Then on 4 January this year, Jackson - who was at the time on bail for the Theresa May threats charges - made the bomb threats against Harrods, Kings Cross Station and Edinburgh Airport.
Shortly after the bomb threats, Jackson sent a package by post to the Levenmouth CID office in Sea Road, Methil, Fife.
In it, she sent a packet of white powder and a card with the word "death" written on it.
That sparked a major incident following receipt of the suspicious package.
Jackson had not guilty pleas to charges that she made bomb threats against US Embassies in Paris and London accepted by the Crown.

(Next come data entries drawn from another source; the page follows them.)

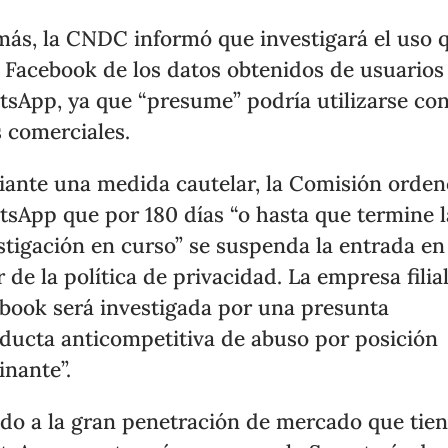
ás, la CNDC informó que investigará el uso 
 Facebook de los datos obtenidos de usuarios
sApp, ya que “presume” podría utilizarse co
s comerciales.
ante una medida cautelar, la Comisión orden
sApp que por 180 días “o hasta que termine l
stigación en curso” se suspenda la entrada en
r de la política de privacidad. La empresa filia
book será investigada por una presunta
ducta anticompetitiva de abuso por posición
nante”.
do a la gran penetración de mercado que tie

She had been released on bail with conditions not to go within 100 yards of Harrods or any diplomatic or consulate premises anywhere in the world, or to approach or contact Theresa May or her aides, as well as other conditions about her use of computers.
US Embassy in Paris
Charges that she twice breached that order were also dropped.

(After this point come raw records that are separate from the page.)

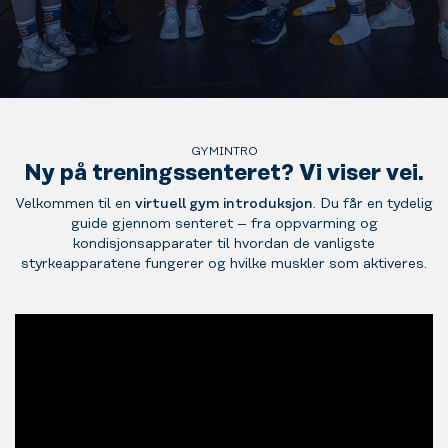
GYMINTRO
Ny på treningssenteret? Vi viser vei.
Velkommen til en
virtuell gym introduksjon
. Du får en tydelig
guide gjennom senteret – fra oppvarming og
kondisjonsapparater til hvordan de vanligste
styrkeapparatene fungerer og hvilke muskler som aktiveres.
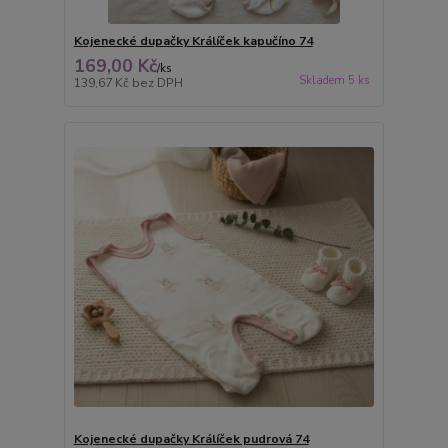
Kojenecké dupačky Králíček kapučíno 74
169,00 Kč
/
ks
Skladem 5 ks
139,67 Kč
bez DPH
Kojenecké dupačky Králíček pudrová 74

In 2013 Jackson was given a two-year prison sentence at Dunfermline Sheriff Court after sending email threats to the US Embassy in London claiming there was a bomb on a US airplane and that President Obama "was to be killed".

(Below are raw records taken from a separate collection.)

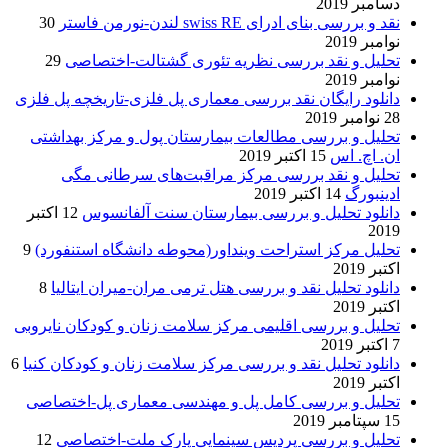
دسامبر 2019
نقد و بررسی بنای ادرای swiss RE لندن-نورمن فاستر
30
نوامبر 2019
تحلیل و نقد بررسی نظریه تئوری گشتالت-اختصاصی
29
نوامبر 2019
دانلود رایگان نقد بررسی معماری پل فلزی-تاریخچه پل فلزی
28 نوامبر 2019
تحلیل و بررسی مطالعات بیمارستان پول و مرکز بهداشتی
ان. اچ. اس
15 اکتبر 2019
تحلیل و نقد بررسی مرکز مراقبت‌های سرطانی مگی
ادینبورگ
14 اکتبر 2019
دانلود تحلیل و بررسی بیمارستان سنت آلفانسوس
12 اکتبر
2019
تحلیل مرکز استراحت وینداور(محوطه دانشگاه استنفورد)
9
اکتبر 2019
دانلود تحلیل نقد و بررسی هتل ترمی مران-میران ایتالیا
8
اکتبر 2019
تحلیل و بررسی اقلیمی مرکز سلامت زنان و کودکان نایروبی
7 اکتبر 2019
دانلود تحلیل نقد و بررسی مرکز سلامت زنان و کودکان کنیا
6
اکتبر 2019
تحلیل و بررسی کامل پل و مهندسی معماری پل-اختصاصی
15 سپتامبر 2019
تحلیل و بررسی پردیس سینمایی پارک ملت-اختصاصی
12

In the emails, sent from her home in the Methil area, she threatened US Embassy staff that there were to be explosions at the building in the London's Grosvenor Square.
She further claimed that there was a bomb aboard a US plane, and that the President of the United States, Barack Obama, was to be killed.
Jackson later sent letters through the regular post, again containing "threats to cause explosions there".
The emails were written between 16 March and 7 July 2011.
Almost six months later she later sent similar emails to the US Embassy in Paris.
The court was told she sent threats that there was a bomb in the premises, located on Avenue Gabriel, just off the Champs Elysee and yards from the Place de la Concorde.